Have you thought about grip width?
A bar will bend differently depending on with wich grip you grab it :
Squat > 1 central pressure point.
Deadlift > 2 shoulder width gripping points
Bench Press > 2 (average) 1,5 shoulder width pressure points
Snatch > 2 (average) 2 shoulder width pulling/pressing points
Clean and Jerk > 2 (average) 1-1,5 shoulder width pulling/pressing points
Do these actually play a role in what you're calculating?
Legendaryblaze wrote : "The mechanical properties can be easily calculated. Moment of Inertia, modulus of elasticity, shear modulus of elasticity, allowable bearing stress, etc. I imagine that olympic bars have a higher modulus of elasticity, lower critical point (concerning buckling) and less stiffness."

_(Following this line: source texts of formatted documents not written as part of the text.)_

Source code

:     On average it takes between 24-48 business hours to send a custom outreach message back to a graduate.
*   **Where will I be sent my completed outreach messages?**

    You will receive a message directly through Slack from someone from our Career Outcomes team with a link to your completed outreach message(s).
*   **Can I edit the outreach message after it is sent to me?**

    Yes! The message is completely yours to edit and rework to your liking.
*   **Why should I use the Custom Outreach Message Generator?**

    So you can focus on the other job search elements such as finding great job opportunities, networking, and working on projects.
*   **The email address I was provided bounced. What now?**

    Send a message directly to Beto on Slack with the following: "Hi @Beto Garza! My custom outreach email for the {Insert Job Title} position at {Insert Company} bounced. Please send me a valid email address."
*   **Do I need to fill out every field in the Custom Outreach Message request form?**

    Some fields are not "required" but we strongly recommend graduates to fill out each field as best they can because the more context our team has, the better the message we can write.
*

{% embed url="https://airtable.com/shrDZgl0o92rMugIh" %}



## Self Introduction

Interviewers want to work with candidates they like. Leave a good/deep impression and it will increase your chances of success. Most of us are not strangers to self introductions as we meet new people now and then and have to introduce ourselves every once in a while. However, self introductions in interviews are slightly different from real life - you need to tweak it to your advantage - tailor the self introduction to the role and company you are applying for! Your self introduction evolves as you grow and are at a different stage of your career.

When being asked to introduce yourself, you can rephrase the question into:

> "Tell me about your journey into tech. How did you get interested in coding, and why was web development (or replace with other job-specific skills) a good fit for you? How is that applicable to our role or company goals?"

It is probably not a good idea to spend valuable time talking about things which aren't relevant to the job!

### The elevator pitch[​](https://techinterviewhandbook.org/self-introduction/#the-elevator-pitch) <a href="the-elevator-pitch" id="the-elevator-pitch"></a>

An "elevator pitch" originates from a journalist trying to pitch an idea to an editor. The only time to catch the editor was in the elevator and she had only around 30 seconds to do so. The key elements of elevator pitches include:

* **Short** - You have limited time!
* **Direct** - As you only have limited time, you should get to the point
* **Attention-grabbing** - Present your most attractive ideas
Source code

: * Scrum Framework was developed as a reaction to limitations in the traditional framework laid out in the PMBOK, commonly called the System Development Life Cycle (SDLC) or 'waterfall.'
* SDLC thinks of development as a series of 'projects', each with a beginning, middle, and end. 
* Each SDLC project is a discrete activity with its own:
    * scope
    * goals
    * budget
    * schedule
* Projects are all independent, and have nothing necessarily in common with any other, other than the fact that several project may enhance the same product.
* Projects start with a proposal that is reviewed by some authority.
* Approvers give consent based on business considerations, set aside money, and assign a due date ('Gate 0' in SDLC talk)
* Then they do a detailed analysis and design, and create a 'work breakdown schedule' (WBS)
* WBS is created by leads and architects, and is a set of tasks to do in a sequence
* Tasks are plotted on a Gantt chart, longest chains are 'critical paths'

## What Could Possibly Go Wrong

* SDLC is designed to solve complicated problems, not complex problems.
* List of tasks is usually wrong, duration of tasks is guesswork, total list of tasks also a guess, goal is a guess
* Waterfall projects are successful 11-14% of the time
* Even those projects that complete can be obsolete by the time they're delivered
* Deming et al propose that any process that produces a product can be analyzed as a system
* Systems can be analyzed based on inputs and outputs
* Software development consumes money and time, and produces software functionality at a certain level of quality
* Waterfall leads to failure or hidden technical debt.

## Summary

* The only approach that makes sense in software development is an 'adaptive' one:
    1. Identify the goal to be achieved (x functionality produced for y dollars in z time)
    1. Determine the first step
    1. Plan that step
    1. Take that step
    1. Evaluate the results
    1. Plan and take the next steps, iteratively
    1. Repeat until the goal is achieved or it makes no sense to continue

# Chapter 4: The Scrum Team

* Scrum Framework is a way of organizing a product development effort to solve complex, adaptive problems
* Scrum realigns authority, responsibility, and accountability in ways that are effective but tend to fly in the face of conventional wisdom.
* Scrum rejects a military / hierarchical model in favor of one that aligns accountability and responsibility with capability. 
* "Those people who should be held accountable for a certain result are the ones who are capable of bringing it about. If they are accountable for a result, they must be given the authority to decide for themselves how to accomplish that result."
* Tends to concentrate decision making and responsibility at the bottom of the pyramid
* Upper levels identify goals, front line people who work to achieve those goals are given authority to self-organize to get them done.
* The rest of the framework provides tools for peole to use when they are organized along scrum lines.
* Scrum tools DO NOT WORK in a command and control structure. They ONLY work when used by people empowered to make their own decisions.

These factors will be modified from the bar caracteristics, but also from the grip, the technical specifications of each lift.
- A Clean and Jerk will make your bar bend more because your grip is narrow(er) and you use more weight. Your limbs will operate in a "straight" line hence more load.
- The Snatch will make your bar bend less at it allows use for less weight, as you upper limbs "rotate" to bring the bar up. The wider grip reduces the rotation radius (total distance to achieve the lift), then allowing more load.
So, my thought are :
1) If you only calculate mechanical properties of each tested bar, are you calculating from a UNIQUE central point? Or testing with actual human ergonomic settings?
2) Are you mesuring with equal speed? Taking in account acceleration/deceleration, as with O-lifts you don't need to decelerate your bar (bring it to the ground)?
3) Are you calculating/comparing performance in each lift with the same weight, but with different bars?
4) If so, will you take in account that elasticity and Inertia could modify the lift's achievement? When you stabilise, you "shake" making it more difficult to lift the load...
Hope this helps. If not, please apologise someone really interested in the subject, but with no actual idea in what the goals are (I'm a nurse...).